Stored entries:
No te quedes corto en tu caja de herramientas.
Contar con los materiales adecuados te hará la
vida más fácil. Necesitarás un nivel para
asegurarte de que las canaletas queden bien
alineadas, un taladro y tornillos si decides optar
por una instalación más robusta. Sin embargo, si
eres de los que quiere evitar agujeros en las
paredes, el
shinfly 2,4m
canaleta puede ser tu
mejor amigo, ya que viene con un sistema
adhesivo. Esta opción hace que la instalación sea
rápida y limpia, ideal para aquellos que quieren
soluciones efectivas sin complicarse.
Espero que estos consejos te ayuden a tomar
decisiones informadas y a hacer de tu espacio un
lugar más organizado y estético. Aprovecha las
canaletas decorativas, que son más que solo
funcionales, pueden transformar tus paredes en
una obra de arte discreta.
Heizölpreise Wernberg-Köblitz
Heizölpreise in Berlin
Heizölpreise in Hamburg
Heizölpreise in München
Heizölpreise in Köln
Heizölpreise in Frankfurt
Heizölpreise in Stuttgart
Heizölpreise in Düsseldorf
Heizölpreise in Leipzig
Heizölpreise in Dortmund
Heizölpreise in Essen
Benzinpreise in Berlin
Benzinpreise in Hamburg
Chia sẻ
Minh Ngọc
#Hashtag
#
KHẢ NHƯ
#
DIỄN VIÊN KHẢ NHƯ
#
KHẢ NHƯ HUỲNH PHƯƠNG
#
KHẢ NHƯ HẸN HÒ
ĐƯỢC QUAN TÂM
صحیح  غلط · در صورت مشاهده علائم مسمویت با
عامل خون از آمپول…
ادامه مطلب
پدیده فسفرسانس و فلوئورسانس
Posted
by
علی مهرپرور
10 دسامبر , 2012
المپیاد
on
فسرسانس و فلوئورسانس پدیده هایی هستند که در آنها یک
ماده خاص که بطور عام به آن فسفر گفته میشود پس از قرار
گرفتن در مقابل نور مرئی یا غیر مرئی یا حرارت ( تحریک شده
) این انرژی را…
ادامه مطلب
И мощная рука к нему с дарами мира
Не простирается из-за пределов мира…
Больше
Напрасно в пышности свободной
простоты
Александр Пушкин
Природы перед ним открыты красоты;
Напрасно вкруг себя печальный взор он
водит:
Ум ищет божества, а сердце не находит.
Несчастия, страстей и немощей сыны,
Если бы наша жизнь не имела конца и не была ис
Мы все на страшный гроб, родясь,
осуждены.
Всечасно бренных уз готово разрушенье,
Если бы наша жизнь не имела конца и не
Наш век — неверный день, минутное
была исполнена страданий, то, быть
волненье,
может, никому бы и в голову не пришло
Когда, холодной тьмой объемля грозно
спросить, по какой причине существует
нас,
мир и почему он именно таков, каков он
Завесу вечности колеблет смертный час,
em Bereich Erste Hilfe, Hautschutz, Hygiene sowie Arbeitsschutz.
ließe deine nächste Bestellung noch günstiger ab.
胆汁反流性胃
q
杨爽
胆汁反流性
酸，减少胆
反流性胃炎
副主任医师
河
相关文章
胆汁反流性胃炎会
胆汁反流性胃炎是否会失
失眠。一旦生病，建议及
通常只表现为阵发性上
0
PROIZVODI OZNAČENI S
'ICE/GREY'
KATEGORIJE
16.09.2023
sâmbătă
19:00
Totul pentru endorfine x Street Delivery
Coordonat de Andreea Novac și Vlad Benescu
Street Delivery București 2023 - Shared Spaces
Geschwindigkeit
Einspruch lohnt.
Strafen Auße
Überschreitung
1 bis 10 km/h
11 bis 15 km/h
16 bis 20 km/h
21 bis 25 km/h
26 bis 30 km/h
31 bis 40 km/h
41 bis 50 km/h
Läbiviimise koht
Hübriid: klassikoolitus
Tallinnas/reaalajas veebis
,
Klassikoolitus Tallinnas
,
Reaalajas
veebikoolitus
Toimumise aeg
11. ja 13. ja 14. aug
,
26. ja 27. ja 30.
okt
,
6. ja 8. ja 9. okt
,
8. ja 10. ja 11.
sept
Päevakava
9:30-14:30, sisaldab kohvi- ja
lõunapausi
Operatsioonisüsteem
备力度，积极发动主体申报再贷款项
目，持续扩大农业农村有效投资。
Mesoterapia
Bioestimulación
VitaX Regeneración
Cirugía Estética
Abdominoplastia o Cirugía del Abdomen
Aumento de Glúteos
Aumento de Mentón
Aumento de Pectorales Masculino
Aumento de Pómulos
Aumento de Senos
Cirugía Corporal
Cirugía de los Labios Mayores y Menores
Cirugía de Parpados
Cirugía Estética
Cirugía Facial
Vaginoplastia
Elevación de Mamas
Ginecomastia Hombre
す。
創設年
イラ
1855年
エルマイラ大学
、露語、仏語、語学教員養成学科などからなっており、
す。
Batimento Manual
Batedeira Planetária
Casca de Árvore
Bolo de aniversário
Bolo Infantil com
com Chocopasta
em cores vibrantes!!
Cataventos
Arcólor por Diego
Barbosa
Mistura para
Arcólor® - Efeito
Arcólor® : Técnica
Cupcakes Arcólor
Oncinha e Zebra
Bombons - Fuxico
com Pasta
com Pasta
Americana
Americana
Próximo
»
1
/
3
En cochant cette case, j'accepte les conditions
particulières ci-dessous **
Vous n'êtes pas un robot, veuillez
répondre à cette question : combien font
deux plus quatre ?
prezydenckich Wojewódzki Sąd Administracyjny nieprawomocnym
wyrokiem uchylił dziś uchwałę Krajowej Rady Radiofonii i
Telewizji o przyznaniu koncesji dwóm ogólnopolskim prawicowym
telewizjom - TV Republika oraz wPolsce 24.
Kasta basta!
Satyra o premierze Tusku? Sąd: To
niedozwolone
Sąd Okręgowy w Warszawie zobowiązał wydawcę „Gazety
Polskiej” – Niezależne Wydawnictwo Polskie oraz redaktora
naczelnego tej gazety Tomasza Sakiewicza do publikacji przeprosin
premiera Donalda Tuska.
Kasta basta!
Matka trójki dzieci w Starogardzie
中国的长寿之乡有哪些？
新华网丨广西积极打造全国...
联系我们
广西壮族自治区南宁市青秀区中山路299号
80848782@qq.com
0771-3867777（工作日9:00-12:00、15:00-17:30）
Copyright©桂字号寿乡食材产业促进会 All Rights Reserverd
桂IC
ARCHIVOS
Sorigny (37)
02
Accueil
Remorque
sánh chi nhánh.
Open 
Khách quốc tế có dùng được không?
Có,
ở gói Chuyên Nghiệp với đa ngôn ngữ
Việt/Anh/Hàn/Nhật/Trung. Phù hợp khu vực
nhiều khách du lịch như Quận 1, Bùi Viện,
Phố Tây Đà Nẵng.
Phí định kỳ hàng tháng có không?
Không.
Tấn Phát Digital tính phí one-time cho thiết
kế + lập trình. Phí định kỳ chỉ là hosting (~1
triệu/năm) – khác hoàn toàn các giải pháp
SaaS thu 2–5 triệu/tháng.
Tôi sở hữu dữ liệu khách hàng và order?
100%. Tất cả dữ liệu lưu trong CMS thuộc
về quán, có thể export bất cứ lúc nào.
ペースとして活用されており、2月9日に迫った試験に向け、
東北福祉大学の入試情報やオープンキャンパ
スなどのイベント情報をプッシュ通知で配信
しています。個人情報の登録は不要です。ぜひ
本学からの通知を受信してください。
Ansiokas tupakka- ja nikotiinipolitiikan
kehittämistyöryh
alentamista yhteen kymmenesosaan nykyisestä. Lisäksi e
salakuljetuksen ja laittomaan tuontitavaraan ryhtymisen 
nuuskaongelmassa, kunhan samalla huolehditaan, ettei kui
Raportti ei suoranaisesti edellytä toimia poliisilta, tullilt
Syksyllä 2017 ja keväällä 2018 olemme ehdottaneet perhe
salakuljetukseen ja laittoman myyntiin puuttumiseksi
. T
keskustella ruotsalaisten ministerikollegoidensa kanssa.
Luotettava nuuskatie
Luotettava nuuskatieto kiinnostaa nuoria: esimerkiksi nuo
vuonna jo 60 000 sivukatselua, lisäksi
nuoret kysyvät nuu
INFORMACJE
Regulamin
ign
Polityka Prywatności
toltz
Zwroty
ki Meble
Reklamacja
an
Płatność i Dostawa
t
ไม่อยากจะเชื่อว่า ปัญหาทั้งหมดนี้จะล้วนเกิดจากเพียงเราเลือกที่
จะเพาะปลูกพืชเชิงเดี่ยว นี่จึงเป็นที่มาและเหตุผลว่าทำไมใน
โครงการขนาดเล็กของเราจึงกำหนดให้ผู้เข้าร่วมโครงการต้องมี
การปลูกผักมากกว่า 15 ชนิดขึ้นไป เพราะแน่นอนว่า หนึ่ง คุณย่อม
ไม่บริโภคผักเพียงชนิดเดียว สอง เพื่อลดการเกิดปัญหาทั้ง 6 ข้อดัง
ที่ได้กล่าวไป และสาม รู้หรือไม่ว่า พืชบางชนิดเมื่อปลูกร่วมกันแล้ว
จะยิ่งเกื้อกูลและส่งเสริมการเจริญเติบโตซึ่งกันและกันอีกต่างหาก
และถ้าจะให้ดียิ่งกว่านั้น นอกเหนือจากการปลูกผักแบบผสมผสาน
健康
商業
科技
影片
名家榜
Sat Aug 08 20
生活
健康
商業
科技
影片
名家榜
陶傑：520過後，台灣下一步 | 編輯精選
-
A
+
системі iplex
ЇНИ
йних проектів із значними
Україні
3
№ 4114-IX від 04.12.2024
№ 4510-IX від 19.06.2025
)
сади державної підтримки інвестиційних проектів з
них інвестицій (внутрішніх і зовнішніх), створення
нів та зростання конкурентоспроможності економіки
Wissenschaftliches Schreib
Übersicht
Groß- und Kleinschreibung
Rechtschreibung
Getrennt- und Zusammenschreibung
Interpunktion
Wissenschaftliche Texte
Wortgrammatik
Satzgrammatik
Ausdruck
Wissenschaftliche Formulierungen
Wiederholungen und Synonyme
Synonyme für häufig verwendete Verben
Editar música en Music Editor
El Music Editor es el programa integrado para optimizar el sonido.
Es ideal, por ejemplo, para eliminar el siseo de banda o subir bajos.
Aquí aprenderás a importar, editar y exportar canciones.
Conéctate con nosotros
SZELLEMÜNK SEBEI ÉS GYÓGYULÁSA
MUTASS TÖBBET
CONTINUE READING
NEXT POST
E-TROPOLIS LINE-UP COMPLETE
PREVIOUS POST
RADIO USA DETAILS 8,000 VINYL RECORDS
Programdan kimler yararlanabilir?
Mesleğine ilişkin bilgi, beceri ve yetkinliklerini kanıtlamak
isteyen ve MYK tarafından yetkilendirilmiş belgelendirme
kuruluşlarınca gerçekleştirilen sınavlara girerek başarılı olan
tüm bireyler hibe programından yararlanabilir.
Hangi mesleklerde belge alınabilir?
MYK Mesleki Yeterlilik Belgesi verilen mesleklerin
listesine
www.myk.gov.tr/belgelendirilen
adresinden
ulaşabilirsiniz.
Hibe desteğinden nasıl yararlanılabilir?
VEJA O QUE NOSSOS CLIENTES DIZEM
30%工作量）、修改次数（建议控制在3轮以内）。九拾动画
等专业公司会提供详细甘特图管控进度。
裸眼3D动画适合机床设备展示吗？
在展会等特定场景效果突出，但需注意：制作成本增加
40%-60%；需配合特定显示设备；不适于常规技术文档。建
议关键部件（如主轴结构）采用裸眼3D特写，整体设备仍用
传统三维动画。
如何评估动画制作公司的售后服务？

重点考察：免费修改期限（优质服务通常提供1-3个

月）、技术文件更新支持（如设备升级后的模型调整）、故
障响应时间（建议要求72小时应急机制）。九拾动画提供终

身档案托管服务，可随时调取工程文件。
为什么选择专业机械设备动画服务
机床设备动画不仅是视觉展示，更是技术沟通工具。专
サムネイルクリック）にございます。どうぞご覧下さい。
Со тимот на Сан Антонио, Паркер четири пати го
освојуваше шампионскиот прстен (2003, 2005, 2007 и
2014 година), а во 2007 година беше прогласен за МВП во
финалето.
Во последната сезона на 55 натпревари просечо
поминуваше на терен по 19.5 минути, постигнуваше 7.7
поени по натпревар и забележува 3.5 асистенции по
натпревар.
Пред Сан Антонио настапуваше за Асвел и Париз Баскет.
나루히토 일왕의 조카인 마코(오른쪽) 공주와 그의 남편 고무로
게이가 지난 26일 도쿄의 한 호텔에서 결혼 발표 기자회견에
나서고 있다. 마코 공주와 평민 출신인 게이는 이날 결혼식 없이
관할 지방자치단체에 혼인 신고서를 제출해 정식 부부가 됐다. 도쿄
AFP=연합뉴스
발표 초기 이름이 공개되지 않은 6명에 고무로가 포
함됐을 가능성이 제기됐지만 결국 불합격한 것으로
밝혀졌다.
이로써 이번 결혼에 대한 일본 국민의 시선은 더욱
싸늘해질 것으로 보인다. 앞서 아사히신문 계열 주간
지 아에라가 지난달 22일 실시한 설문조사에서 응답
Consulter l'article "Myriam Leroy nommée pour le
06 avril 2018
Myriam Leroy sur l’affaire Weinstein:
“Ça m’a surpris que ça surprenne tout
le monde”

→ **Directions**
When a line of the records has the word "ญหาท", pick it out and copy it.

→ **Answer section**
ไม่อยากจะเชื่อว่า ปัญหาทั้งหมดนี้จะล้วนเกิดจากเพียงเราเลือกที่
ไม่บริโภคผักเพียงชนิดเดียว สอง เพื่อลดการเกิดปัญหาทั้ง 6 ข้อดัง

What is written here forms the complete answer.